Defending Jacob ★★★★
Delacorte Press, 2012
I’m trying to put my finger on what makes Defending Jacob such a compulsive read. Landay clearly has a killer storytelling instinct. The pacing of this novel is near perfect. He drops just enough clues, teases with just enough foreshadowing to keep the reader completely engrossed at all times. I started listening to this as an audiobook and finished it in print, not being able to turn the pages fast enough.
Defending Jacob is not a unique plot by any stretch. In fact, when I first heard about this book I couldn’t help but think of the movie Before and After starring Meryl Streep and Liam Neeson, where their teen son Jacob (yep, he’s Jacob too) is accused of murdering his girlfriend and it tears the family apart.
This book is much better than that movie though. Defending Jacob does a great job at looking at issues of guilt, innocence and culpability. It dissects the shortcomings of the legal system and the theatrics of courtroom proceedings without getting all preachy and legal mumbo-jumbo about it.
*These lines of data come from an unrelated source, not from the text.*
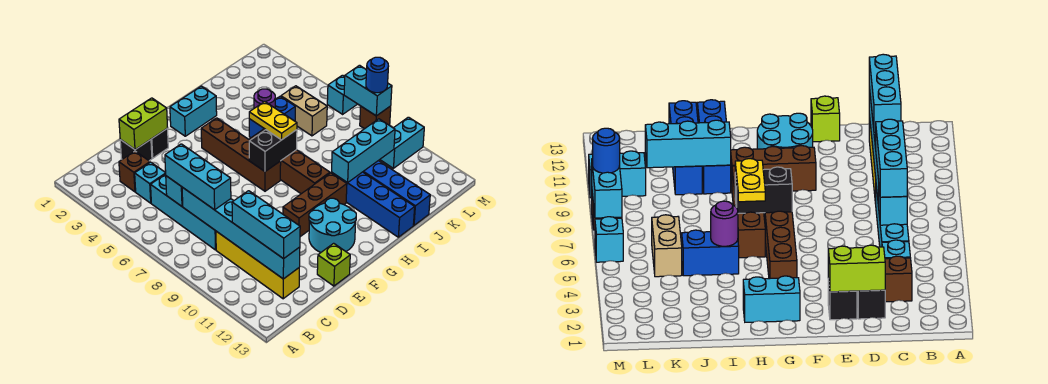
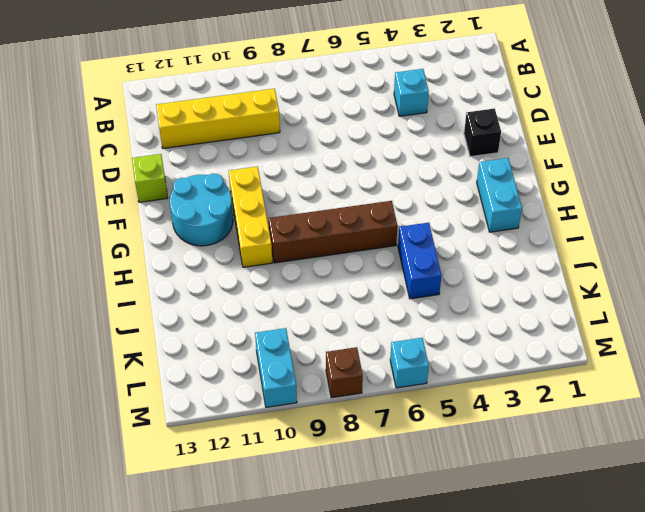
yellow brick F10:H10 level 1 -> brown brick F10:H10 level 1
none -> brown brick C3 level 1
none -> cyan brick C5:C8 level 1
none -> black brick D2 level 1
none -> brown brick G4:G7 level 1

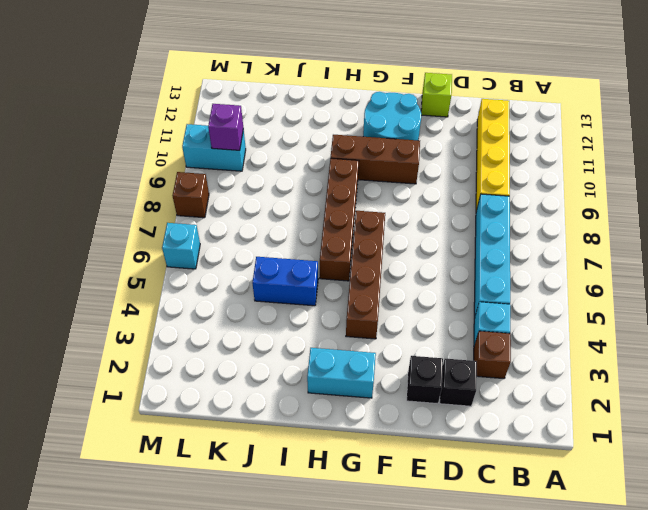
purple brick L10 level 2 -> none
none -> blue brick I10:I13 level 1
none -> blue brick J10:J13 level 1
none -> tan brick K5:K6 level 1
none -> cyan brick C6 level 2

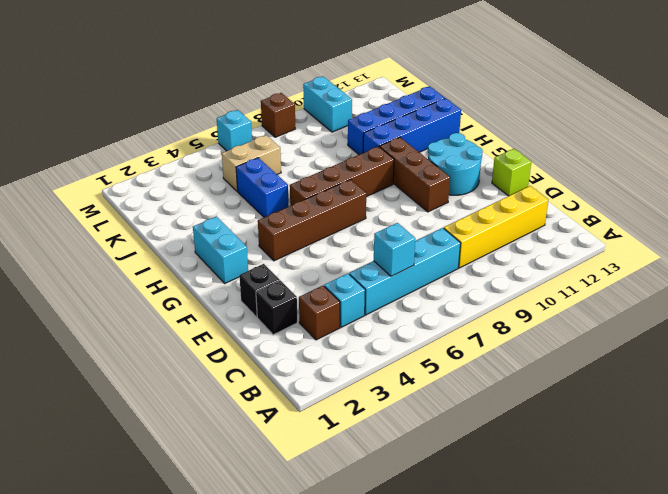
none -> cyan brick C7:C12 level 2
none -> lime brick D2:E2 level 2
none -> black brick G7:H7 level 2
none -> purple round brick I5 level 2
It cuts to the heart of family dynamics and the parent-child relationship, poking at the difficult questions — how far would you go to protect your child if they were innocent? guilty?
And there’s the rub — fourteen year old Jacob is standing trial for murder and we don’t know if he’s been falsely accused or not. There are things that point to his innocence, but also actions that point to his guilt. Even though it is a much denser read and told using a very different narrative voice, We Need to Talk About Kevin explores some of the same terrain of mental pathology and the genetic and external factors that combine to result in antisocial behaviors. For anyone who isn’t sick of arguing the nature/nurture debate, Defending Jacob raises some interesting questions concerning the existence of a “murder gene” and whether violence can be passed down through the generations like eye color.
I liked that this book kept me guessing right up to the end. I loved that when it seemed to be wrapping up, there was one more sharp swerve to the left to come.